The aim of keeping legal weed at least competitive with the illegal market is a noble one, but it may well lead to disadvantages for NJ pot businesses, particularly at the retail level. If prices diverge despite the tax system, then a “logical” way to address the difference would be through outright price controls. If it did come to that, it would mean that should there be a local supply problem due to a weather event or whatever, retail prices might be capped, leading to a margin squeeze for outlets.
It might not even need an unusual event for prices to be squeezed. The NJ regs limit the number of cultivator licenses to 37 for at least a year or two, meaning that supply will be limited. There is no cap on the number of microbusinesses that can be allowed, but the relatively small limit to their canopy means that they will probably only be an attractive business proposition if prices are already high. You don’t need a Yale economics degree to know that if, as the OBEDIO data suggest, demand in NJ will be quite high and if, as the effective production caps suggest, supply will be restricted, wholesale prices will climb.
That in itself is not a problem, but history suggests that it may lead to a push for regulators to intervene, which would probably severely disadvantage retail businesses in the state.
Recent criticism of high prices for medical marijuana led to a state response that said in part “Unfortunately New Jersey is not a price regulated state.” The use of the word “unfortunately” there tells you a lot.
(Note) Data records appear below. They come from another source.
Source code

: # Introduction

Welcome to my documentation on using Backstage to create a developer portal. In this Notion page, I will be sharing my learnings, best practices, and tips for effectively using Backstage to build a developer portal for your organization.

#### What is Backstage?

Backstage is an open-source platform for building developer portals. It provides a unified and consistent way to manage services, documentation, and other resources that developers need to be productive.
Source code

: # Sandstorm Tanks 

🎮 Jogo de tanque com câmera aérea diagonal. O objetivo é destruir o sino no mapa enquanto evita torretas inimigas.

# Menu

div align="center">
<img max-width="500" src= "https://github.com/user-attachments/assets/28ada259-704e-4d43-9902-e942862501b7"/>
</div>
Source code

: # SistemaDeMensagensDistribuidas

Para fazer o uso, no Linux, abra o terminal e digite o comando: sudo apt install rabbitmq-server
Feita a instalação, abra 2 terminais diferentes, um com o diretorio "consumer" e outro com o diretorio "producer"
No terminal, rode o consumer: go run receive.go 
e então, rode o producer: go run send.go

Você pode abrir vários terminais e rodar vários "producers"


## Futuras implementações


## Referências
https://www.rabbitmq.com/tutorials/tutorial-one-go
However, economic history shows that price regulation leads to harmful distortions of almost any market, no matter how well intentioned. To avoid temptation in the future it may therefore be a good idea for regulators to look at restricting the opportunity to implement price controls now, before a situation arises.
In addition, the number of opt-ins make it likely that there will be plenty of businesses in NJ, with a wide geographic spread. Good for NJ residents, but not necessarily for retail businesses from a competition perspective. Here, regulators should pay close attention to the competitive environment if they want the businesses to survive and thrive.
CONCLUSIONS
Unsurprisingly given the state’s demographics and history and the significant potential tax revenues, New Jersey municipalities have embraced marijuana legalization more enthusiastically than have some of their near neighbors. That makes it an appealing state for investors, but the tax structure and stated aims of the state legislature make it seem at this point as if the cultivation, processing, and wholesaling businesses may be more tempting targets for investment than retail.